Pressure is mounting on Iran following its announcement that it is stepping up its programme of nuclear enrichment.

Only China, which is among the group of nations trying to nudge Iran into talks on the future of its nuclear programme, is still refusing the idea of tougher sanctions against the Islamic republic.

Israel is not involved in the talks, but its prime minister has made it clear where his country stands. Benjamin Netanyahu says the time for treating Tehran with kid gloves is over.

He said: “The international community must decide if it is serious about neutralising this threat to Israel, the region and the entire world.
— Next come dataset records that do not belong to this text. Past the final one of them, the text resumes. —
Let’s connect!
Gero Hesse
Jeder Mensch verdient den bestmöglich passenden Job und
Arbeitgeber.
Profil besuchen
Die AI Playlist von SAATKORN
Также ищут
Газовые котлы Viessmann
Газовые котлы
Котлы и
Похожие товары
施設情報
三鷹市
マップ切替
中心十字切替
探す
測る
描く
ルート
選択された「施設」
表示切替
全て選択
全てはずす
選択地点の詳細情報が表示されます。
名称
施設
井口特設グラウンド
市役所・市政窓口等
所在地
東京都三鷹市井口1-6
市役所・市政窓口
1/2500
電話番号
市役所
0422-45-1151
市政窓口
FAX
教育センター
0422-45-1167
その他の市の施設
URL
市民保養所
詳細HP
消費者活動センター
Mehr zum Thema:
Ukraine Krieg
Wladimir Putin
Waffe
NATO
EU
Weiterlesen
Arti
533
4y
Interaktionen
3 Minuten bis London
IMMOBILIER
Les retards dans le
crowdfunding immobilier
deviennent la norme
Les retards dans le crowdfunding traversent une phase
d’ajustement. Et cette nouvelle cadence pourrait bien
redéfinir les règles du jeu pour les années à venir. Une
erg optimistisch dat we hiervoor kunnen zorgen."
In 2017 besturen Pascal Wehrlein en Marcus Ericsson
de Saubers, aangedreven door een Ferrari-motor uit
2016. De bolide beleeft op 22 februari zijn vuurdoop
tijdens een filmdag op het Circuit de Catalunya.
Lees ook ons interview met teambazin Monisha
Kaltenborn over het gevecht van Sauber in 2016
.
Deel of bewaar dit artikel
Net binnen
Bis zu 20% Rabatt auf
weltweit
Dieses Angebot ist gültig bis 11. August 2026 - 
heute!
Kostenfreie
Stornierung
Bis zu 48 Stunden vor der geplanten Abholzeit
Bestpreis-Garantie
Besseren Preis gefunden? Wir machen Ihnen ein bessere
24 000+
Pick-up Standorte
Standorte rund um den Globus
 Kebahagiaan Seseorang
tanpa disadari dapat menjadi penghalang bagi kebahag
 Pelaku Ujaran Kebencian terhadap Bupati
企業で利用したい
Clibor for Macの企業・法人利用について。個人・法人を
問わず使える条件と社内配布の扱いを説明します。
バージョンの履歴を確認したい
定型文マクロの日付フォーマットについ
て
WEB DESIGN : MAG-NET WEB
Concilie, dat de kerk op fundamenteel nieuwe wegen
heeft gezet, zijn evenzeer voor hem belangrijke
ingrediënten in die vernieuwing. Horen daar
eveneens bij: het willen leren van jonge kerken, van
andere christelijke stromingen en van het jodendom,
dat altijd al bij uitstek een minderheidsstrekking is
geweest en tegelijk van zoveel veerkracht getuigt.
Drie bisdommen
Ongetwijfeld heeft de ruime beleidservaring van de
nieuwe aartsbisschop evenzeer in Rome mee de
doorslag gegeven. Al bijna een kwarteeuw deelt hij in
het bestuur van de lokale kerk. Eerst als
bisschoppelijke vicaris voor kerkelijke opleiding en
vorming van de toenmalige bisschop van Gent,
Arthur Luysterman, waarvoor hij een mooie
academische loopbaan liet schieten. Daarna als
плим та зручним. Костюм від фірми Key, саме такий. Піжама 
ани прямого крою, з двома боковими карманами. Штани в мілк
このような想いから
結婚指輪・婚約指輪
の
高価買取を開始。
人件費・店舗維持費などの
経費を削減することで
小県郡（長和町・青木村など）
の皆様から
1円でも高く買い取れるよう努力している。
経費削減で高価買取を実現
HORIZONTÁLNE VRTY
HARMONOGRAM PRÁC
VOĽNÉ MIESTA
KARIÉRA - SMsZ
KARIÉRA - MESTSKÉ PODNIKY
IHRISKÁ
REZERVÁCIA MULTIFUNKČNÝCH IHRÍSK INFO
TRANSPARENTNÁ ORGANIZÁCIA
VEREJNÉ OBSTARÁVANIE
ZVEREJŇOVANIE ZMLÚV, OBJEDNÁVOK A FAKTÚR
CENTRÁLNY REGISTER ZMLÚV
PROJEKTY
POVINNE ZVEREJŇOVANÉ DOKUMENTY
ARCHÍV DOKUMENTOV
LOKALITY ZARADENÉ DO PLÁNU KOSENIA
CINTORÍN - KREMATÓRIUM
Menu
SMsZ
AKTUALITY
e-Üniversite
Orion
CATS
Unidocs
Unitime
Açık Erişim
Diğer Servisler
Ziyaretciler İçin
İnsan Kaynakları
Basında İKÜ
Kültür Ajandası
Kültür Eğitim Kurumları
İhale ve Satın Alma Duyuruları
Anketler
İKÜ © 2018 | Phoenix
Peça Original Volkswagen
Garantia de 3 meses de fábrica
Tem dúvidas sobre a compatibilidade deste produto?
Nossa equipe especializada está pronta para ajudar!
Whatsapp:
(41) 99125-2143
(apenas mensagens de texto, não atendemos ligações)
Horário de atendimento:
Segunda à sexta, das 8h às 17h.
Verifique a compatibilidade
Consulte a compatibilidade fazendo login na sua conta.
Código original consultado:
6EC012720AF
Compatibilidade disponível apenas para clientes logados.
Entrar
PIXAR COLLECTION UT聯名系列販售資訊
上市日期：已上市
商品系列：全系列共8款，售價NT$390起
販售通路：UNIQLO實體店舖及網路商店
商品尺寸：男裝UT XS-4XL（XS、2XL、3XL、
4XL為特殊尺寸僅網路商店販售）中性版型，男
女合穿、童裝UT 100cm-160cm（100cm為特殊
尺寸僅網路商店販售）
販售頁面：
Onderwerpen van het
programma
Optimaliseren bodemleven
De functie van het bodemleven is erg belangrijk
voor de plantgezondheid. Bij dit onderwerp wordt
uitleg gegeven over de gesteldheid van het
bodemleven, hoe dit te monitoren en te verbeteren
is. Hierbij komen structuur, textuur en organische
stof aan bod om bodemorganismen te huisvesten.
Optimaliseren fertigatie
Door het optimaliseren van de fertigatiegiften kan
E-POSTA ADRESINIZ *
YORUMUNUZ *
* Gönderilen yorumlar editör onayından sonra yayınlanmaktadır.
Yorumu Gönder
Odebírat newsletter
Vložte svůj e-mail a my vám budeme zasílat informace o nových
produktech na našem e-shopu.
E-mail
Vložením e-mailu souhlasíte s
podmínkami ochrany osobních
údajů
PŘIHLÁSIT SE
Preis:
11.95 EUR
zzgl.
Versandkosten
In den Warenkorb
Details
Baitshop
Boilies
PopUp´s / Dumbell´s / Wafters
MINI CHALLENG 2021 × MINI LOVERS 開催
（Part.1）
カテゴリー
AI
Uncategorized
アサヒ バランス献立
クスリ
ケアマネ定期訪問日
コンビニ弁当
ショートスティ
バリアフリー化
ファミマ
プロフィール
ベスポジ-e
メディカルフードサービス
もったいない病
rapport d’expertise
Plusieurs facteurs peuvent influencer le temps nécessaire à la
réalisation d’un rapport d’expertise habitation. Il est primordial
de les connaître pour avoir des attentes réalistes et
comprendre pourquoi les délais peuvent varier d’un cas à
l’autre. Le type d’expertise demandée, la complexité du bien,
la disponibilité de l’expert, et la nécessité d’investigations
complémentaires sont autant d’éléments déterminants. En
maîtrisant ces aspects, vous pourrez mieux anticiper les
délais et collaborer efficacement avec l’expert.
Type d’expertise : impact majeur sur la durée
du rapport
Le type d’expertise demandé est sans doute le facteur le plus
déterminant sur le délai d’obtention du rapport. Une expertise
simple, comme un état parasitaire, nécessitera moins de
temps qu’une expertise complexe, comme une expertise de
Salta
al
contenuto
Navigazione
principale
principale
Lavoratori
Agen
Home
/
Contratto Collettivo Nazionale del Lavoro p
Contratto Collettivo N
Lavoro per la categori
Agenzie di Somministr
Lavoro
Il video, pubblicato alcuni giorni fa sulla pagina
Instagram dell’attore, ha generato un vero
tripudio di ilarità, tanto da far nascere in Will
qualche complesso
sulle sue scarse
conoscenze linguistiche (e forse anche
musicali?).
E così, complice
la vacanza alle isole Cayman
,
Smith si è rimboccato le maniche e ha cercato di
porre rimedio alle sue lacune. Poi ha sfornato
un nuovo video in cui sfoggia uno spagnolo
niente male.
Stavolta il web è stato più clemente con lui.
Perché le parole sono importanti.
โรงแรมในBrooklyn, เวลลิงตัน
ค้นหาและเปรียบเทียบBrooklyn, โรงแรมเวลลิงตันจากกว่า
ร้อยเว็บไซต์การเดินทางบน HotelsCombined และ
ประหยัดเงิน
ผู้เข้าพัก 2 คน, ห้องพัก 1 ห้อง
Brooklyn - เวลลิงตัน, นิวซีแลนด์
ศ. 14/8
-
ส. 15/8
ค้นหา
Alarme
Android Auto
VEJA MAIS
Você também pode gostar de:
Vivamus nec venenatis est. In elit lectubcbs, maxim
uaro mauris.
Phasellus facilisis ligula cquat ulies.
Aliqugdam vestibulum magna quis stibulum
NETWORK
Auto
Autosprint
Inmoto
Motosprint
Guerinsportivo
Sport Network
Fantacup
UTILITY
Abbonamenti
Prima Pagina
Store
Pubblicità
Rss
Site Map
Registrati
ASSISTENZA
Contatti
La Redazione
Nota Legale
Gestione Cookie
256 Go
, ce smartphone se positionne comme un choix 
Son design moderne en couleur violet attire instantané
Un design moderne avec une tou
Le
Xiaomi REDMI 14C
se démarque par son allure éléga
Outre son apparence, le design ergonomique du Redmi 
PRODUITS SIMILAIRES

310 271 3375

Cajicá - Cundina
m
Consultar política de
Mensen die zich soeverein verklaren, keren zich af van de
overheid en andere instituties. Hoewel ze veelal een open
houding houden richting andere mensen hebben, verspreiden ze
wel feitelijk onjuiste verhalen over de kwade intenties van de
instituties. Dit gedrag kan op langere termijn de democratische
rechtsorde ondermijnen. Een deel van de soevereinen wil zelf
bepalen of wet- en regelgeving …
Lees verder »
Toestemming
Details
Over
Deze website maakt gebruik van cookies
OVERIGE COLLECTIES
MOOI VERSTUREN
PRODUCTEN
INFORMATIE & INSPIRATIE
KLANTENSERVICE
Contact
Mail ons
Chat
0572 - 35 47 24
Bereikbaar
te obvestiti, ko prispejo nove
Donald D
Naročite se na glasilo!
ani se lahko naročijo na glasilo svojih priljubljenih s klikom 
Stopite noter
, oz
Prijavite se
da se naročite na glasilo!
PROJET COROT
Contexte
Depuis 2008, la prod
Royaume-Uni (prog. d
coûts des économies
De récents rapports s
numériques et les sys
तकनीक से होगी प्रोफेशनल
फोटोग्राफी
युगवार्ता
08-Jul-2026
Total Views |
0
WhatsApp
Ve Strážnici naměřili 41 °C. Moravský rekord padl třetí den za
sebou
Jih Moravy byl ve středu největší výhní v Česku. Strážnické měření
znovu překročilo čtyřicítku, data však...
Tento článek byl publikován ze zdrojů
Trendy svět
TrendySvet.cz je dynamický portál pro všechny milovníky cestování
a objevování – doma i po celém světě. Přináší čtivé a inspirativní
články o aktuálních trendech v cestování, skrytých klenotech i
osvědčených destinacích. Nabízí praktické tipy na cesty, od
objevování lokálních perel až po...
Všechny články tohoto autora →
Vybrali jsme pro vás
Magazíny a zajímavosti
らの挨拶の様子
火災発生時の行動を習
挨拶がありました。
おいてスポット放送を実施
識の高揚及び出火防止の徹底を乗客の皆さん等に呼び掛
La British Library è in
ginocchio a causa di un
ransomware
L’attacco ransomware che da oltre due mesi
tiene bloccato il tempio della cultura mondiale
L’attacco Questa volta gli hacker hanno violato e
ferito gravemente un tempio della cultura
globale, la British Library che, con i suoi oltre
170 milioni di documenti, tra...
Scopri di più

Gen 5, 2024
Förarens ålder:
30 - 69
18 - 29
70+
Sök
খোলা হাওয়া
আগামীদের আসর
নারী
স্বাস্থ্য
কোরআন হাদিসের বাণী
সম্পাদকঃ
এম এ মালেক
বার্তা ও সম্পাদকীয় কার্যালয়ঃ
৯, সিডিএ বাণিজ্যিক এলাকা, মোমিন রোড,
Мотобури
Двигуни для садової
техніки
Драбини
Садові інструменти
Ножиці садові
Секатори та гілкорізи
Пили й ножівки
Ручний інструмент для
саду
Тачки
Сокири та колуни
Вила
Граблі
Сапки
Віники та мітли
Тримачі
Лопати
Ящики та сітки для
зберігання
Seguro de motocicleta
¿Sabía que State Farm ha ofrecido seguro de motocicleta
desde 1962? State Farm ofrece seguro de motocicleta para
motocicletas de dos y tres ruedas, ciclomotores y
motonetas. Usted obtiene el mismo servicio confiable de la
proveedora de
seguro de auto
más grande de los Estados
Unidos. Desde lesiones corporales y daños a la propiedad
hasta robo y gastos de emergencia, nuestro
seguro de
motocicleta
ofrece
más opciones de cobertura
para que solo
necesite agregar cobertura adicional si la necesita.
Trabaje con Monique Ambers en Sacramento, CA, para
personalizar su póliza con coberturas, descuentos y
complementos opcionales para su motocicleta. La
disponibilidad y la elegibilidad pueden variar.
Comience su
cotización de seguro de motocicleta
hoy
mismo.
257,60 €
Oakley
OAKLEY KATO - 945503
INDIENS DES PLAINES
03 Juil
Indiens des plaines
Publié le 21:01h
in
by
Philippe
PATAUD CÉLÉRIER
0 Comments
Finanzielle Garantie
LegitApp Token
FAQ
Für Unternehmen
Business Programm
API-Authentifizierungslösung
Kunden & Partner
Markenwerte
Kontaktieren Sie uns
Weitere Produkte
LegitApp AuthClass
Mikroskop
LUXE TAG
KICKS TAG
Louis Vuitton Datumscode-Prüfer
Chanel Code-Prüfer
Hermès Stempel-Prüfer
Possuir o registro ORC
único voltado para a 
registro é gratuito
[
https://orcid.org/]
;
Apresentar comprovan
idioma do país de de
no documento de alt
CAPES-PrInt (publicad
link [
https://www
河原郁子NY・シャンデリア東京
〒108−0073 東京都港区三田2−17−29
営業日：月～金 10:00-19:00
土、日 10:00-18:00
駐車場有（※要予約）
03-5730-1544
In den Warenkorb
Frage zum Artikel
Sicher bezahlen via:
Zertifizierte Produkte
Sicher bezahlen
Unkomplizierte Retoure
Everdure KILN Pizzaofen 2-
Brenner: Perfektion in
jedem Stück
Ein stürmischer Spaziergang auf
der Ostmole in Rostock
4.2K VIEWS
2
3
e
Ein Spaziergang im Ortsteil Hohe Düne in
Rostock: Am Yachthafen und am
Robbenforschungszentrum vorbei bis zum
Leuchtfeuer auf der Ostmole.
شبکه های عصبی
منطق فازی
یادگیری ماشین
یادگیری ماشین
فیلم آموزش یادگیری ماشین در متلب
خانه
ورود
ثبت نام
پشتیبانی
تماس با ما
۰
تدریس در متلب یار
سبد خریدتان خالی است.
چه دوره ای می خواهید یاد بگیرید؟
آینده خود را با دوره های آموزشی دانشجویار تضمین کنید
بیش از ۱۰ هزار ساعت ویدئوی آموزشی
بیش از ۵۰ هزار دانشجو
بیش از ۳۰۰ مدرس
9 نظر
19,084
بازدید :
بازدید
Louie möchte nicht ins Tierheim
I believe that what is required right now is tough action from the international community.”

Netanyahu said the situation called for “crippling” sanctions against Iran. Germany’s Foreign Minister Guido Westerwelle does not go that far, but he recognises things have to change.

“If Iran remains unwilling to negotiate, then talks at the United Nations cannot be avoided, and we’ll have to discuss new measures, and those include the widening of sanctions,” he said.

On cue there were demonstrations outside the French and Italian embassies in Tehran. French President Nicolas Sarkozy has been taking a particularly hard line against Iran, and it seems Russia is moving towards the West’s position, although as Moscow remains a key nuclear partner, building a reactor, there were no protests outside its embassy.